Saturday, March 03, 2007
The Deflation Elephant in the Room
Unfortunately, some of my old heroes have bought into the easy credit path to prosperity. I was watching Kudlow & Co. the day of the glitch and besides the usual cheerleaders was Arthur Laffer following the company line. Even the editorial page of the Wall Street Journal has had nothing but ridicule for the idea that debt poses a danger to the economy. They propose that the savings rate is an antiquated way of measuring what Americans are truly saving.
As a statistic, however, the official "savings rate" is nearly as useless a guide to prosperity as the trade deficit. In the government accounts, what is called the savings rate is literally income less consumption. But the government defines income too narrowly and consumption broadly. For example, "income" doesn't measure capital gains (whether realized or not), the rising value of your home, or even increases in your retirement accounts.
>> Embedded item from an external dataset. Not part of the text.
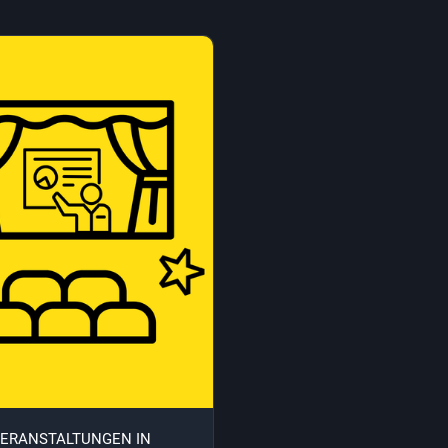
ERANSTALTUNGEN IN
There is a reason that capital gains and increases in the value of your home are not counted as savings. Foremost is that both could be the result of inflation. Asset inflation to be more specific. There no small element of risk in most assets that throw of capital gains and the value of your home might be considered savings but now with home prices rising to levels of unaffordability in so many regions of the country how can anyone reasonable say they can count on the value of their home being their to tap for an emergency in the next few years. Only in a bubble driven economy which has existed for this long can so many ignore risk.
Well much to my surprise I caught a moment of sobriety in the WSJ this past week. I can't say I read them as religiously as I used to so I don't know if this is the first time they have acknowledged that there might be a Fed induced problem but this is the first time I have seen it.
The current problems in the housing credit markets owe a great deal already to the Fed's mistake in keeping monetary policy too easy for too long during the late Greenspan era. We now have to ride them out, and Mr. Bernanke shouldn't make them worse with a panicky, premature easing.
This is momentous because it shows a willingness to consider that Fed policy has been too easy. Something anathema to the likes of Larry Kudlow who still believes the bear market of 2001-2003 was caused by the Fed being to tight. Unfortunately it is far too late to do anything to stop the coming deflation. It will play out but there is a glimmer of hope that the blame will be laid properly, not at the feet of capitalism but firmly on the shoulders of Alan Greenspan and all who ignored the asset bubble while it was expedient.